» **Written task A**: In the text about the song "If You Ever Leave Me," who is listed as the producer?
» **Written task B**: Lay out the lines from the start of the entries through the line holding "Burke’s Unique Climate", inclusive, as a JSON list of strings with one string per line and blank lines left out.

» **Text block**:
·····

- A-side of the single

Single by Jack Jones

from the album If You Ever Leave Me
- B-side: "Pretty"
- Released: January 1968
- Recorded: Late 1967
- Genre: Pop; Easy listening;
- Length: 2:37
- Label: RCA Victor 47-9441
- Songwriters: Tony Hatch; Jackie Trent;
- Producer: Ernie Altschuler

Jack Jones singles chronology
| "Oh How Much I Love You (Dio Come Ti Amo)" (1967) | "If You Ever Leave Me" (1968) | "The Gypsies, the Jugglers, and the Clowns" (1968) |

= If You Ever Leave Me (Jack Jones song) =

"If You Ever Leave Me" is a song written by British songwriting duo Tony Hatch and Jackie Trent, and most notably performed by American singer Jack Jones, who released it as a single at the start of 1968.

·····

» **Data for the task**:
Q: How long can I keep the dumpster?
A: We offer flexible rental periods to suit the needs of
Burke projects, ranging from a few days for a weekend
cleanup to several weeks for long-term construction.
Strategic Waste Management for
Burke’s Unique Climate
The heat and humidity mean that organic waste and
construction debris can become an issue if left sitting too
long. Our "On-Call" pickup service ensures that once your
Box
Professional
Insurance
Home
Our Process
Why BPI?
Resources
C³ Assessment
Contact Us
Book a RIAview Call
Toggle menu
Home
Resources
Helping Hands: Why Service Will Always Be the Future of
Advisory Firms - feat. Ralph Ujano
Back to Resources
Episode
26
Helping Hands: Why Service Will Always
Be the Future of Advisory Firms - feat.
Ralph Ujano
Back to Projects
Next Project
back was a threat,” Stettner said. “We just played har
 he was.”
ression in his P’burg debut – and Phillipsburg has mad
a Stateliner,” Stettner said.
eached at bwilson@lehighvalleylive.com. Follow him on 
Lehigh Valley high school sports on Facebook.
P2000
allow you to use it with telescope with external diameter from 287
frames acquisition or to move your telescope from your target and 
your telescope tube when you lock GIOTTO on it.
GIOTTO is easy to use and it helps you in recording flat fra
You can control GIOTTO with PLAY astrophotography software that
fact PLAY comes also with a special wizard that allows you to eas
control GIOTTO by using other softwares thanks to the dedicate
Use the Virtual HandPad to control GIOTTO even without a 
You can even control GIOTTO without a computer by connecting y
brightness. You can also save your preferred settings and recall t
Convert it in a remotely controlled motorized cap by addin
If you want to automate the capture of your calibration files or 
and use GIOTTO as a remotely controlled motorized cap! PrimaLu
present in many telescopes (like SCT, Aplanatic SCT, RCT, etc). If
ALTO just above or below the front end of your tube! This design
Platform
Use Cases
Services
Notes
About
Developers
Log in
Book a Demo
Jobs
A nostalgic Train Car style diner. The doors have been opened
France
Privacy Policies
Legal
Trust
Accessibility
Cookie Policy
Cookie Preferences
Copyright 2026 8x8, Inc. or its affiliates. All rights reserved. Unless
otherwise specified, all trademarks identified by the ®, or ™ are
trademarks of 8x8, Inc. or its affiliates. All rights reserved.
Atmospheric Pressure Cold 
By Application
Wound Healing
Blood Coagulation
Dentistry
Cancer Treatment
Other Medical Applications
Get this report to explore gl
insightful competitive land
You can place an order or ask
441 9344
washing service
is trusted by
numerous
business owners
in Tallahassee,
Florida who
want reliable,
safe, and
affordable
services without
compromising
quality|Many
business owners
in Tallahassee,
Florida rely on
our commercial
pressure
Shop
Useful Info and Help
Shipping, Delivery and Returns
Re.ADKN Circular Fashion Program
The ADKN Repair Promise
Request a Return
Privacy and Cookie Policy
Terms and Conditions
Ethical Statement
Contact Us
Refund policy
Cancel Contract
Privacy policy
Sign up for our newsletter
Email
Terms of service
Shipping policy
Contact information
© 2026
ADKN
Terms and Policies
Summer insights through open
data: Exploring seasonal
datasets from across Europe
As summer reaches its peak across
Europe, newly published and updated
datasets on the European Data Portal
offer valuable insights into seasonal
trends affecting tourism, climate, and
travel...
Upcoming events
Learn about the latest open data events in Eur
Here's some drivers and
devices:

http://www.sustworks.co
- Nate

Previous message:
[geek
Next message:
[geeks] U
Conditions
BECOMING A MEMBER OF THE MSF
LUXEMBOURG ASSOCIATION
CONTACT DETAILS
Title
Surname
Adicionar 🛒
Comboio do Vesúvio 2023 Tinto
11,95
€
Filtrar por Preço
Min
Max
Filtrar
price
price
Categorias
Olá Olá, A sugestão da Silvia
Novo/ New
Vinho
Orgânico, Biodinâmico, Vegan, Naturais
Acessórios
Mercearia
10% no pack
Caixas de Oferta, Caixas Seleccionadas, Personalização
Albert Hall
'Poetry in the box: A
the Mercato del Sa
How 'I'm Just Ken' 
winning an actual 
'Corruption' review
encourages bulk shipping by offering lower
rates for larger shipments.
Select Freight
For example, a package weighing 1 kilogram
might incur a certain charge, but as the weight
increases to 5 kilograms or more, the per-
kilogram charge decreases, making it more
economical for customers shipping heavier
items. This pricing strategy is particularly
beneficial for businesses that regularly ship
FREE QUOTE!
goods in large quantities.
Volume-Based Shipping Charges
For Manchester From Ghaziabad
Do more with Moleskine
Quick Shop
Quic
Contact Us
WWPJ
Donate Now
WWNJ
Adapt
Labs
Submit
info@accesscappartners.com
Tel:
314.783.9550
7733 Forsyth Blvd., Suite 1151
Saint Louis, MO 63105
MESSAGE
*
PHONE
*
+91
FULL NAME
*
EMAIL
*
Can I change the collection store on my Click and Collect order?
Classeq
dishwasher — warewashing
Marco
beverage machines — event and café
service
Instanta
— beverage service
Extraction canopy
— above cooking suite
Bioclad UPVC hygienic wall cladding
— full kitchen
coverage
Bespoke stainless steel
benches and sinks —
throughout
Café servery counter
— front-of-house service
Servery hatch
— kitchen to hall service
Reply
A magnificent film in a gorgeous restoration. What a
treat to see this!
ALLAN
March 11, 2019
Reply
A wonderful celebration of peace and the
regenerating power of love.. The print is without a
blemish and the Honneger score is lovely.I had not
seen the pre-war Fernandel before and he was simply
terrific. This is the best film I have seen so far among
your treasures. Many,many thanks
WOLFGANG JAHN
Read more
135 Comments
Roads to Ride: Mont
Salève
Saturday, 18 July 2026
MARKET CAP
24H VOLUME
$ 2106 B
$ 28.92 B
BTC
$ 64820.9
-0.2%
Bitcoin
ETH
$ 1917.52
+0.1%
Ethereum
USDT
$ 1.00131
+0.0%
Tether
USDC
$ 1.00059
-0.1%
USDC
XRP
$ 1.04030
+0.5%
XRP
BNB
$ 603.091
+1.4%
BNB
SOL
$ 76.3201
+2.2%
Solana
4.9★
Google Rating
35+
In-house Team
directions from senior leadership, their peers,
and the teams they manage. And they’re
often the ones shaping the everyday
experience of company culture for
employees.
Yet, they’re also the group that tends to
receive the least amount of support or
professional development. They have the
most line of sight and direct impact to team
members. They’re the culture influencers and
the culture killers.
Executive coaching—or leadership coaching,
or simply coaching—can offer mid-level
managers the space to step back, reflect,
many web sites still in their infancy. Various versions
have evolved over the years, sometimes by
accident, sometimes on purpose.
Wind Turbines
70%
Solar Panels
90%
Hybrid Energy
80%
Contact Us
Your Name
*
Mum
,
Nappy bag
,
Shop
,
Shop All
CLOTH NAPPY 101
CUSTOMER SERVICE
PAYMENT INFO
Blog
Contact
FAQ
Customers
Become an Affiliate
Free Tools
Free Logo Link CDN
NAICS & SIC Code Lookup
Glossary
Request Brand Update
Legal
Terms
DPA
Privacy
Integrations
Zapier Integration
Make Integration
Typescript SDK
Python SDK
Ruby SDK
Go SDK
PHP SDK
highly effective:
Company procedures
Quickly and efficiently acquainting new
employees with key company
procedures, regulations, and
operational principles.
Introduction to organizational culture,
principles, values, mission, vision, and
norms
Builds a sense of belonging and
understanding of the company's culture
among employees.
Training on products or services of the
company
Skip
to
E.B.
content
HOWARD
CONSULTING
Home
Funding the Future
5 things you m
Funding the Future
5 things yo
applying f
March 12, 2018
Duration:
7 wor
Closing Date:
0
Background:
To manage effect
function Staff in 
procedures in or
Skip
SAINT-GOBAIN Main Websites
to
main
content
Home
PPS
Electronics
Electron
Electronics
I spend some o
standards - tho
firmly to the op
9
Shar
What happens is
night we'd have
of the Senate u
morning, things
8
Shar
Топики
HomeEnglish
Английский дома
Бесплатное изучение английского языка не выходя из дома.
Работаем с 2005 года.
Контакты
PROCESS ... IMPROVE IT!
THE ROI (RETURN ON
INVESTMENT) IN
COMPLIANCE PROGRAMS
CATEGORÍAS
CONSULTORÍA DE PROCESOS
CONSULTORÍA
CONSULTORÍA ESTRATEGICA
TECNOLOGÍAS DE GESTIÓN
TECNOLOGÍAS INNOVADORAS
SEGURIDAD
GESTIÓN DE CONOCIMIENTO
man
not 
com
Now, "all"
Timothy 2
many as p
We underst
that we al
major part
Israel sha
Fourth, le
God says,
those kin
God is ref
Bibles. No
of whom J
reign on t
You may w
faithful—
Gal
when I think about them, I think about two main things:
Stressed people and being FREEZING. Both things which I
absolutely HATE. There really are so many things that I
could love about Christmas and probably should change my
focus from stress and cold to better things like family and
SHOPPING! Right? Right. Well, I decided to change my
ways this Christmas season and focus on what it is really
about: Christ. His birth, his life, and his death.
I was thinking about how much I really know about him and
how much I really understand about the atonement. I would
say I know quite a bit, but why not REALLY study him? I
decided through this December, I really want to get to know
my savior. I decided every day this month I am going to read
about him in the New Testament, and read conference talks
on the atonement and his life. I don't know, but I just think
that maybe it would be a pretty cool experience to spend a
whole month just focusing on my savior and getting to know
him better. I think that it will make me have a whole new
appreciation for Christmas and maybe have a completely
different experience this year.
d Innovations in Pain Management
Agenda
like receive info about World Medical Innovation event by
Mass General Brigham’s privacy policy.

·····

» **Exercise solution A**: Ernie Altschuler

» **Exercise solution B**:
[
  "Q: How long can I keep the dumpster?",
  "A: We offer flexible rental periods to suit the needs of",
  "Burke projects, ranging from a few days for a weekend",
  "cleanup to several weeks for long-term construction.",
  "Strategic Waste Management for",
  "Burke’s Unique Climate"
]